Dana Greene. Elizabeth Jennings: ‘The Inward War’. Oxford: Oxford University Press, 2018. xx + 258 pages. £25.00 / $35.00 cloth.
Dana Greene is Dean Emerita of Oxford College, Emory University, and author of a biography, Denise Levertov: A Poet’s Life (2012), which is a most distinguished predecessor to this new volume on Elizabeth Jennings. The book contains twenty chapters and an epilogue, followed by comprehensive notes [pp. 191-229] and a bibliography [pp. 232-245] that lists archival material, those consulted about her, Jennings’s own poetry and prose in chronological order, and a raft of secondary sources. To fully appreciate Professor Greene’s work, however, one needs to have Jennings’s Collected Poems to hand, so as to be able to follow her development in detail. This is not a book to be read in a hurry!
The subtitle of the biography needs to be taken entirely seriously, as it was chosen by Jennings herself from the work of another poet (Marianne Moore). This phrase is only too appropriate for Jennings’s intolerable inner conflicts, which she attempted to elaborate in her own (unpublished) autobiographies, and it also illuminates her biography (also unpublished) of Gerard Manley Hopkins, a person like herself who suffered almost intolerable conflicts. Readers, however, need not take seriously reference to Jennings as ‘this ramshackle woman’ [p. xiii; cf. the photograph of her with her sister on p. 162]. The simple explanation of her clothing is that like many others she had a lifelong habit of dressing to keep warm.
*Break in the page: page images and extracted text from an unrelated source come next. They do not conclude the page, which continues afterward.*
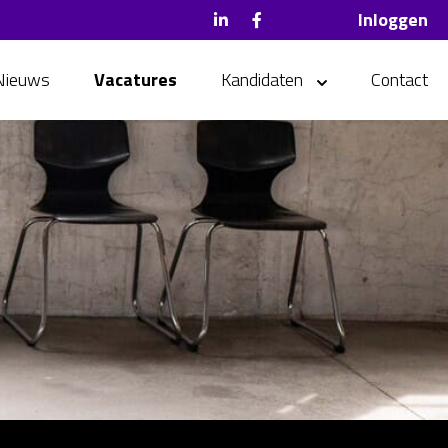
Inloggen
Nieuws
Vacatures
Kandidaten
Contact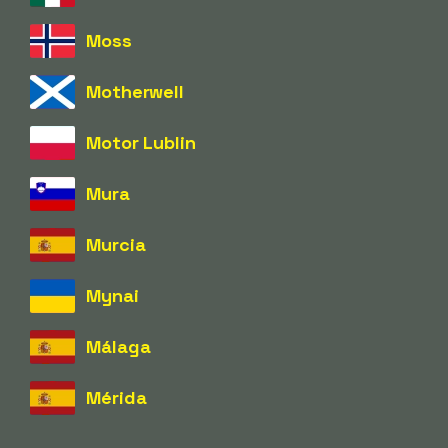
Moss
Motherwell
Motor Lublin
Mura
Murcia
Mynai
Málaga
Mérida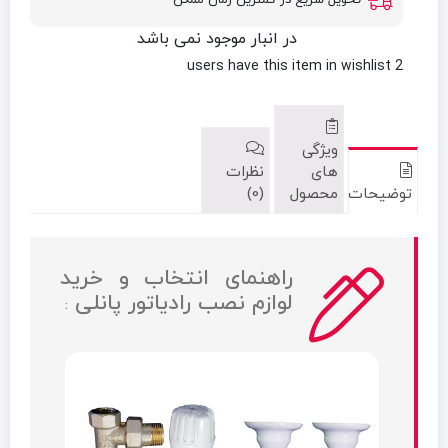
تحویل سریع در کمترین زمان ممکن
در انبار موجود نمی باشد
have this item in wishlist
2 users
ویژگی
های
نظرات
توضیحات
محصول
(0)
راهنمای انتخاب و خرید
لوازم نصب رادیاتور پانلی
:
Fully to understand how she and other women lived in Oxford and beyond would require at least one chapter of ‘social history’ covering the time of her birth (1926) to her death (2001), given the aftermath of World War I and the grim years of World War II which left even comparatively well-off families struggling to sustain a decent life. The biography does, however, include some reflection on her family background and her miserable experiences as a youngster with a Roman Catholic culture, which in part explain the unhappiness of a person expressed in attempted suicides and mental breakdowns.
Jennings was indeed privileged in her schooling at Oxford High and then at St Anne’s Society for Home Students (later given ‘College’ status). She was one of two hundred young women in that society, themselves in minority in war-time Oxford bereft of many of its men, though not, fortunately, of the Dominicans and Jesuits who befriended her. The problem was that there was nothing predictable or manageable about being female, unmarried and possibly unmarriageable, educated and with the talents of a significant poet. She had the great courage to resign from job security (as an unqualified librarian) to support herself by writing, and so was frequently short of money – yet another source of deep anxiety. Despite everything, in ‘moments of grace’ poetry poured out of her.
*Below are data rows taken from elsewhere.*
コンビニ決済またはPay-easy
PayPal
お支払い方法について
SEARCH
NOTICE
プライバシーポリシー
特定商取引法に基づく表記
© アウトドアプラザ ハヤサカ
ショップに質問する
Moreover, whether she liked it or not, through her poetry she became a theologian in an age when women were supposed to be incapable of anything of the kind and other poets found religious conviction problematical. Those concerned with ‘incarnational’ religion should attend to her own perceptions of the inter-relationship of two items of her prose work, Every Changing Shape (1961) and Christianity and Poetry (1965). Some of her readers understood her importance, and Durham University offered her an honorary DD, but unfortunately she was enduring her final illness and was unable to receive it.